Dearborn High School officially joined the Michigan High School eSports Federation (MiHSEF) and now has an eSports team as of Feb. 9, 2021. Groups of DHS students will play video games competitively against students from other high school eSports teams in the Spring 2021 season that ends May 2, 2021.
The DHS team will be co-coached by four DHS teachers: math teacher Bryan Myerscough, language arts teacher Mike Schmitt, social studies teacher Jacob Thorington, and math teacher Chris Wood. The three online games selected by MiHSEF that will be played this season are Super Smash Brothers Team Solos, Rocket League Duos, and Fortnite Duos.
Cofounder of MiHSEF, Zach Garner, said that five Michigan high schools were a part of the founding of the league during the summer of 2019. “The league first started in the summer of 2019 when a group of schools from around the state of Michigan wanted to compete against schools in our own state rather than on a national level. At first, the plan was to be a regional mid-Michigan focused league, but the need for organized competition at the state level was immediately apparent and so we expanded it to the whole state,” Garner said. “ There were five schools involved in the founding of the group: Perry High School, Pinckney High School, Charlotte High School, Northwest High School (in Jackson) and Grass Lake High School.”
DHS head principal, Adam Martin, said there had been multiple conversations with DHS Athletic Director Jeff Conway, over the past few years, in regards to starting an eSports team at DHS. “This fall Mr.Conway and I had a big discussion about maybe this would be a good time to try it out here second semester and pilot it. The goal there is to get kids to be able to connect even though we’re not here in person yet,” Martin said. “Virtually being able to connect kids on a team has proved beneficial for a lot of our kids and athletics and other things, so it was kind of those discussions about ‘This might be the best time to try it, we’ve got nothing else to lose, and we’re doing everything virtually anyway.’”
Conway said that eSports provides many benefits for students like making new friends and building important skills. “Like any other high school extracurricular activity, it promotes teamwork and camaraderie while also focusing on problem-solving, strategy development, player socialization and self-confidence,” Conway said.
Head coach, Wood, said that he’s been playing video games for as long as he could remember and jumped at the chance to get involved with the DHS team. “Once I heard he was thinking about endorsing it as a DHS team, I was all in!
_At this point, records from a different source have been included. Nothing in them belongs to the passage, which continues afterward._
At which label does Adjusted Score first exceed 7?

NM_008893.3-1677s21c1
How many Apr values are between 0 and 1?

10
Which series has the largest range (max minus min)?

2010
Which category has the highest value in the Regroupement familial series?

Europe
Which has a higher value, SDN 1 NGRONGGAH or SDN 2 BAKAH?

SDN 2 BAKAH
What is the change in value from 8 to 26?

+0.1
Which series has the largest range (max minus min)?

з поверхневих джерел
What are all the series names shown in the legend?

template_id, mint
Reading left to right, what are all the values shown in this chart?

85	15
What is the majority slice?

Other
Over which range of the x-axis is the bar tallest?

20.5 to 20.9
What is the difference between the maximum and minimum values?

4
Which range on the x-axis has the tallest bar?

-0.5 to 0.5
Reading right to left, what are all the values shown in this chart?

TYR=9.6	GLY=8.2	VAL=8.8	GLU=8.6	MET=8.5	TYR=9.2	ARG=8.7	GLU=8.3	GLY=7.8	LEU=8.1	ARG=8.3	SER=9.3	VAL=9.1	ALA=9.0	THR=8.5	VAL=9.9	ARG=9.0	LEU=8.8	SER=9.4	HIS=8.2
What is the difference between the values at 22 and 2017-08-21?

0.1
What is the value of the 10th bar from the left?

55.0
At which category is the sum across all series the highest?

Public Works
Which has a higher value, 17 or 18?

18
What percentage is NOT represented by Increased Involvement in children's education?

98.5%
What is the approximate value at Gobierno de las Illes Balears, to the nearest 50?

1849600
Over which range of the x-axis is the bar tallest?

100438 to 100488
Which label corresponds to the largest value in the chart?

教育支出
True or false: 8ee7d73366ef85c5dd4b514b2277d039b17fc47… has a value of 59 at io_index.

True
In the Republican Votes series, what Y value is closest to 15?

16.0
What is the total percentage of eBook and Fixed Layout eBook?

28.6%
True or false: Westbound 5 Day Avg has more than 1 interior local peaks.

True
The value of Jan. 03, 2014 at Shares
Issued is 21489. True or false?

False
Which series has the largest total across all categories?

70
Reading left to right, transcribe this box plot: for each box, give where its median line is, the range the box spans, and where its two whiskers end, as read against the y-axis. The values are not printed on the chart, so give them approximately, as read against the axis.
I have been playing video games my entire life and thought it would be a great way to get more students involved in team activities at DHS.”
Freshman Mohamad Bazzy said he joined the team because of its potential to lead to future opportunities in the gaming community. “I joined for the love of gaming in general. I used to watch Youtube videos of people playing and just thinking to myself, ‘I wish I could be in their spot,’ Bazzy said. “Now, since I have gotten the chance to try, I will do my best and hopefully get a chance to play with some of the ‘big dogs.’”
The preseason started Feb. 16, 2021 while regular season matches started on Feb. 23, 2021. Teams play matches once a week in their respective games and the schedule is as follows: Fortnite on Tuesdays, Super Smash Bros on Wednesdays, and Rocket League on Thursdays. All meetings and competitions will be held virtually for now, but as the district implements the plan to return to in person instruction, that plan may change. According to Conway there will be a long term plan for the eSports team to have a “gamer lounge.”
Next season, whether that be the Summer 2021 Season or the Fall 2021 season, any DHS student, from either gender, and from any grade level is able to join the eSports team. However, just like with other sports, students must maintain a GPA of 2.0 or higher in order to remain eligible for competition.